By invoking the idea of inclusion riders, she called on those women to use their power to demand tangible change.
McDormand expanded on her call when speaking with the press after her win.
The general concept inherent to inclusion riders is not particularly new. Celebrities have for years been able to inject demands into the contracts that tie them to particular projects.
Until now, there hasn't been much talk about using them to change systemic problems in the entertainment industry. The Annenberg Inclusion Initiative, which has produced many reports on the lack of women and minorities in movies, tweeted an explanation of the phrase and its power, if actors were to demand change through their lawyers.

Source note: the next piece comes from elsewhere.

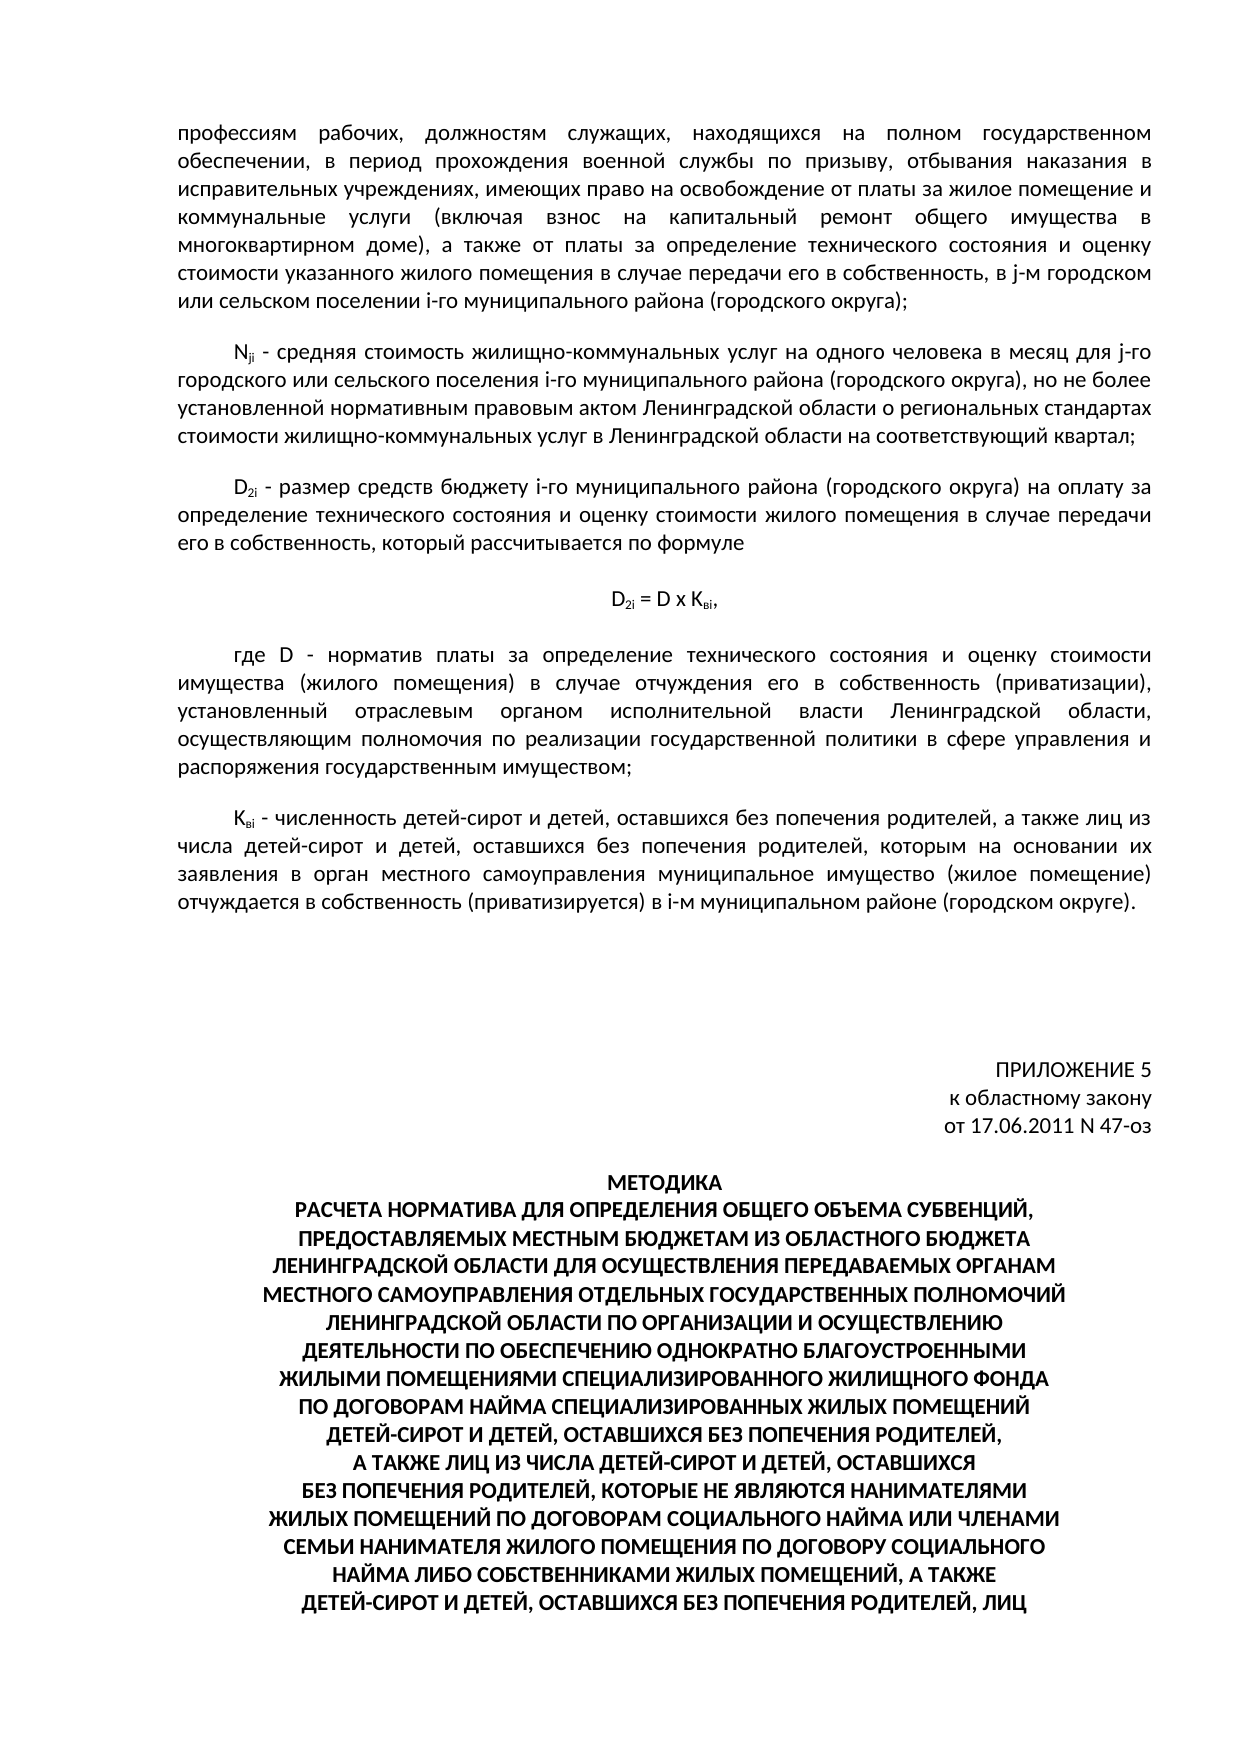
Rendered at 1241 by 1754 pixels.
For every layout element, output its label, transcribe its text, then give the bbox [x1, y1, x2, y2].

Stacy Smith, an associate professor and director of the Annenberg Inclusion Initiative at the University of Southern California, has championed the use of inclusion riders. In December 2014, she wrote a column for The Hollywood Reporter in which she called for Hollywood to adopt the "Rooney Rule," which forces NFL teams to interview minority candidates for head coaching positions.
In October 2016, she gave a TED Talk where she discussed inclusion riders specifically:
A-listers, as we all know, can make demands in their contracts, particularly the ones that work on the biggest Hollywood films. What if those A-listers simply added an equity clause or an inclusion rider into their contract? Now, what does that mean? Well, you probably don't know but the typical feature film has about 40 to 45 speaking characters in it. I would argue that only 8 to 10 of those characters are actually relevant to the story. Except maybe "Avengers." Right? A few more in "Avengers." The remaining 30 or so roles, there's no reason why those minor roles can't match or reflect the demography of where the story is taking place. An equity rider by an A-lister in their contract can stipulate that those roles reflect the world in which we actually live. Now, there's no reason why a network, a studio or a production company cannot adopt the same contractual language in their negotiation processes.
McDormand's call was quickly embraced by other celebrities including Brie Larson, who won the Oscar for best actress in 2015.
"I’m committed to the Inclusion Rider," Larson tweeted. "Who’s with me?"